Gee’s Bend Quilter’s Collective

The exhibition of Gee’s Bend quilts explores the intricate artistry from a most unexpected source. Made primarily from recycled materials, the quilts have been coveted nationwide for their bold, improvisational nature.

Gee’s Bend, known today as Boykin, is a rural, predominantly African American community southwest of Selma, Alabama. Located on an isolated peninsula, created by bends in the Alabama River, quilts were created as early as the nineteenth century. The area has its roots in the Gee family, and later the Pettways, who purchased land in Alabama for a cotton plantation in the early nineteenth century. Many of the current residents are descendants of the slaves brought to the plantation that once occupied the site.

What makes this tradition so compelling is the collective nature and aesthetic of the work being produced. Originally made from old work clothes and other recycled materials, the creation of the wildly engaging quilts we have come to know around the world was born of the need for comfort, often stacking up to ten quilts on the bed for warmth. Unlike common quilting practices, which favor uniformity, Gee’s Bend quilts include broken patterns, extreme color contrasts and often times, irregularity in patterns and edges.

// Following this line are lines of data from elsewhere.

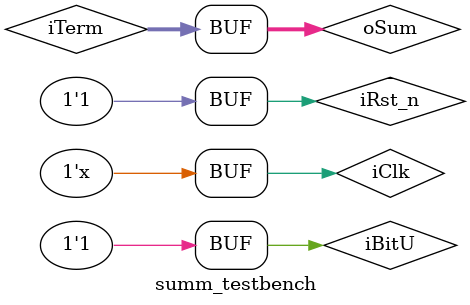
<source format=v>
`timescale 1ps/1ps
module summ_testbench();

reg iClk;
reg iRst_n;
reg iBitU;
reg [2:0]iTerm;

wire [2:0] oSum;
summ i1 (
	.iClk(iClk),
	.iBitU(iBitU), 
	.iTerm(iTerm),
	.iRst_n(iRst_n),
	.oSum(oSum)
);
initial                                                
begin   
	iRst_n = 0;
	iClk = 1;
	#5 iRst_n = 1;
	iBitU = 1;
	iTerm = 3'sb011;                                           
  $display("Running testbench"); 
	#20 iBitU = 1;
	iTerm = 3'sb100; 
	#20 iBitU = 1;
	//iTerm = 3'sb111;
	iTerm = oSum;
	 #20 iTerm = oSum;
	  #20 iTerm = oSum;
	   #20 iTerm = oSum;
		 #20 iTerm = oSum;
		  #20 iTerm = oSum;
		   #20 iTerm = oSum;
			
end                                                    

always
begin 
  #5  iClk =  !iClk;    //создание clk 
 end
 
 endmodule
</source>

It is remarkable the similarity of the quilts to minimalist and geometric paintings from the twentieth century, as the area is so isolated that the quilters had no knowledge of the outside artworld. But it is this aesthetic that is at the heart of the tradition, suggesting a group vernacular understood through childhood development and social bonding.  In addition to their likeness to twentieth century modernism, their creative works also resemble West African textile and have strong connections to gospel, blues, and jazz. Even today, the quilters can often be heard singing while they sew, gospel music playing an integral role in the creative process.

The quilters of Gee’s Bend are widely known for the commanding visual presence of their work which employ unpredictable designs and unexpected color pairings. This exhibition serves as a record of the present activities and examines the ongoing artistic practice of the artists rooted in the Gee’s Bend tradition.

The Exhibition opens with Art After Hours at 5:30pm on Thursday, April 16th.  The works will be on display in the Museum’s main gallery from April 17th through June 27th, 2015.